Hybrid | RRF | Percent difference | |
---|---|---|---|
NFCorpus | 0.783% | 0.838% | 0.055% |
ArguAna | 0.844% | 0.853% | 0.008% |
FIQA | 0.835% | 0.851% | 0.016% |
Trec-Covid | 1.406% | 0.979% | -0.427% |
SciDocs | 0.745% | 0.873% | 0.128% |
Quora | 1.054% | 1.076% | 0.022% |
Average: | -0.033% |
Conclusions
Our benchmark experiments highlight the following advantages and trade-offs of RRF compared to conventional hybrid search approaches:
- Search quality (measured using NDCG@10 across six datasets):
- RRF scores 3.86% lower than traditional score-based methods.
- Latency improvements:
- RRF consistently outperforms traditional normalization techniques, as shown in the following table.
Latency percentile Percent improvement p50 1.62% p90 1.42% p99 0.78% - Resource efficiency:
- Similar CPU usage on the coordinator node
- More efficient resource distribution across all node types
RRF offers a compelling alternative to traditional hybrid search methods, delivering improved performance and resource efficiency with minimal impact on search quality. It also provides significant latency improvements, making it particularly suitable for high-throughput search applications.
What’s next?
Our roadmap includes several important enhancements to RRF:
-
Customizable weights: We plan to implement weight support similar to score-based ranking techniques, allowing more nuanced control over the ranking algorithm. For more information, see this issue.
-
Better handling of missing items: Currently, missing items default to a score of 0.0, but this may not be optimal for all use cases. We’re exploring multiple approaches for handling missing items, such as configurable default values, using
max_rank + 1
for missing items, or completely ignoring missing items in calculations. For more information, see this issue.

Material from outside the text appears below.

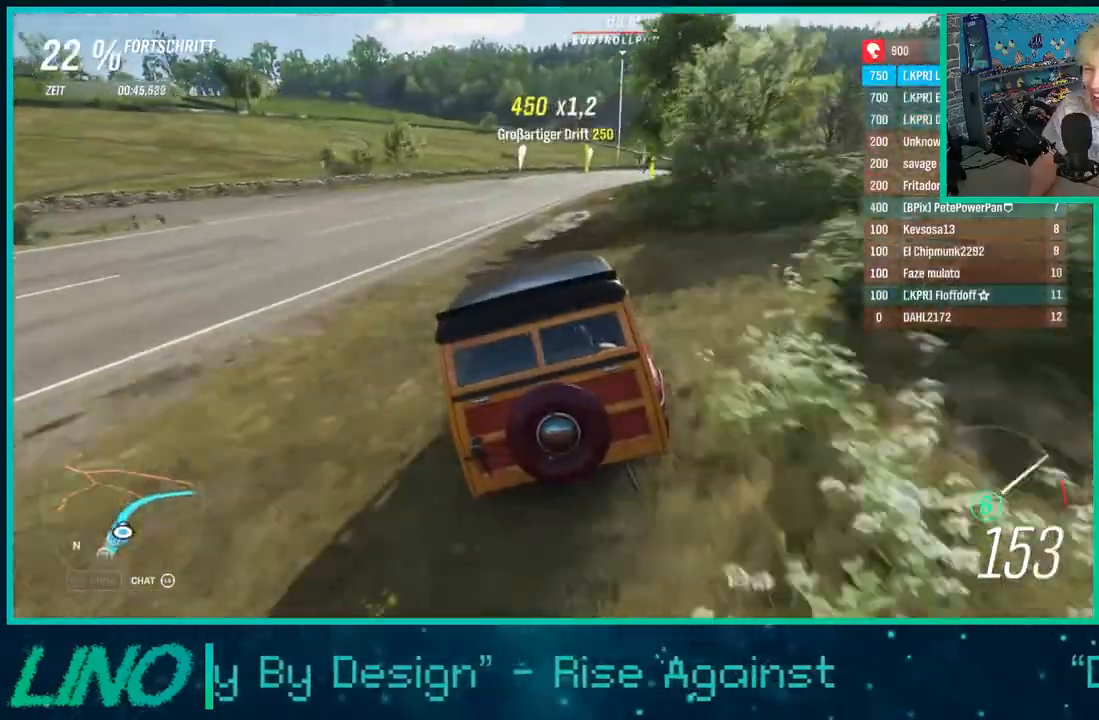
{"buttons": ["R2"], "left_stick": "up-right", "right_stick": "center", "events": [[183, "right_stick", "center"]]}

We are also expanding OpenSearch’s hybrid search capabilities beyond RRF by planning the following improvements to our normalization framework:
- Z-score normalization: Adds the popular z-score normalization technique. For more information, see this pull request.
- Custom normalization functions: Enables you to define your own normalization logic and allows fine-tuning of search result rankings. For more information, see this issue.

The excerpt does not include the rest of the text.